H. van den Bergh
Als water in een spons
De bouwprincipes van Vromans lange gedichten
Waarachtig wij zijn God
geworden van het beminnen
De meeste gedichten van Leo Vroman maken een opvallend spontane en zelfs geïmproviseerde indruk. Er is al wel op gewezen1. dat hij zichzelf soms in de reden valt en ook wel eens verbeteringen aanbrengt, terwijl de verworpen versie dan toch blijft staan. Zie:
In de bekende brief aan Bert Voeten waarvan een fragment is gepubliceerd als inleiding bij Vromans lange gedicht Over de dichtkunst theoretiseert de dichter zelf over de vraag of gaafheid en eenheid van stijl wel noodzakelijke voorwaarden zijn voor een geslaagd gedicht. Uit de zinsnede ‘Dat verdomd godderige van het volmaakt gedicht is ten slotte niet eerlijk genoeg meestal (…)’ kan men het antwoord opmaken: wees maar eerlijk, vertel ‘desnoods de gewone waarheid’, liever dan tot elke prijs een volmaakte vorm na te streven met alle aanpassing en leugens die dan onvermijdelijk zijn.
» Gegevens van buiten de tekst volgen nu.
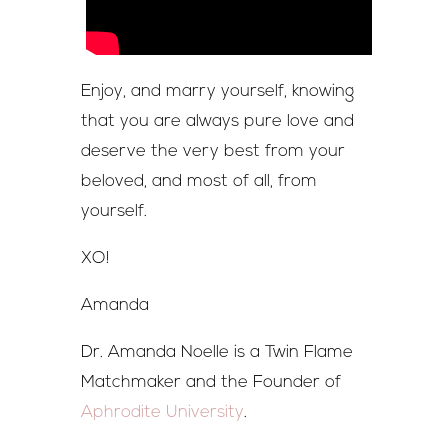
Enjoy, and marry yourself, knowing
that you are always pure love and
deserve the very best from your
beloved, and most of all, from
yourself.
XO!
Amanda
Dr. Amanda Noelle is a Twin Flame
Matchmaker and the Founder of
Aphrodite University
.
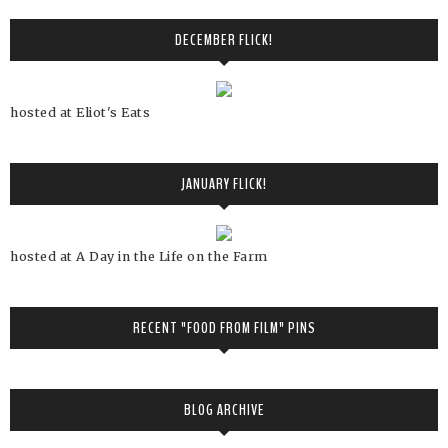
DECEMBER FLICK!
hosted at Eliot's Eats
JANUARY FLICK!
hosted at A Day in the Life on the Farm
RECENT "FOOD FROM FILM" PINS
BLOG ARCHIVE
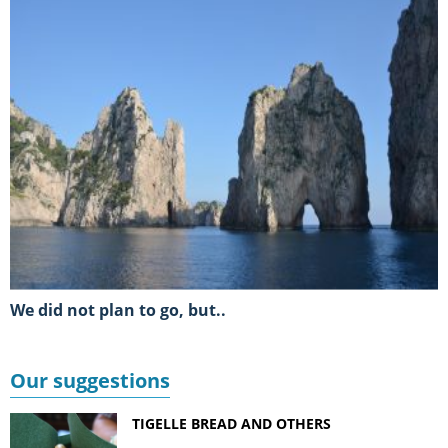
We did not plan to go, but..
Our suggestions
TIGELLE BREAD AND OTHERS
En in het interview met Bernlef en Schippers4. komt Vroman met een verwante verklaring betreffende het mee-publiceren van minder geslaagde regels. In de traditionele dichtkunst, zegt hij, wordt het proces van kor–
rektie niet in het gedicht opgenomen. Op die manier werkje een deel van je eigen onvolmaaktheid onder tafel. Dus verdient het de voorkeur de worsteling met de stof binnen de tekst zichtbaar te maken: ‘Het gaat tenslotte om de hele persoon.’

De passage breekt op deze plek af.